Décalage de saison
Montréal. Depuis ma vie d’avant, il est deux heures trente. Ici, je tente de faire comme s’il était seulement vingt heures trente. Pourtant, je pique du nez en tentant de me persuader que la soirée débute à peine. Étonnant comme le temps est ancré en soi et la manipulation de son horaire routinier difficile. Sur ce terrain, la trahison est impossible.
Dans la salle de restaurant de l’auberge de jeunesse, certains pensionnaires dînent. D´autres prennent un verre et discutent. Certains assis dans quelques fauteuils, les autres attablés. Le ron-ron du moteur des frigos ajoute à la langueur générale. Chacun dans sa bulle de décalage horaire, de changement linguistique, après une longue journée de pluie.
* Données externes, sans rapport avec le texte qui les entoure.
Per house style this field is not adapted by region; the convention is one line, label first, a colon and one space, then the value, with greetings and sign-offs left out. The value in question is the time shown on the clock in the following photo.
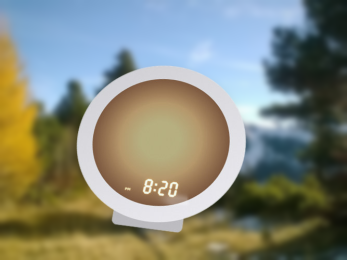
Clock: 8:20
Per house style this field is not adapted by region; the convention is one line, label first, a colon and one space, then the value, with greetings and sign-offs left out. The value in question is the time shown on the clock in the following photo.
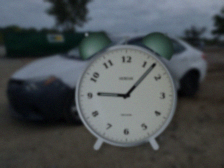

Ici, où la wifi est connectable sans difficulté, les résidants s’installent avec un portable, un mobile, une tablette. Le lien vers le monde est simple. Les tribus échangent à des milliers de kilomètres. Le monde se parle. Les informations circulent. La solitude n’existe plus vraiment.
Deux jeunes femmes asiatiques sont assises à une table voisine, les casseroles de leur repas empilées l’une sur l’autre. Chacune tient devant son visage un téléphone mobile. Chacune écrit avec des mouvements rapides des pouces. Chacune dans son monde, avec les siens.
Plus loin deux hommes en vis-à-vis. Polaires rouges, tablette sur la table et sandwich à partager, deux cannettes de bière sur la table.
Multiples nationalités, langues du monde, boissons qui se ressemblent mais repas spécifiques, l’interculturalité se vit ici avec un naturel déconcertant. La première question qui s’échange dans ce territoire : where do you come from ? Une belle entrée en matière.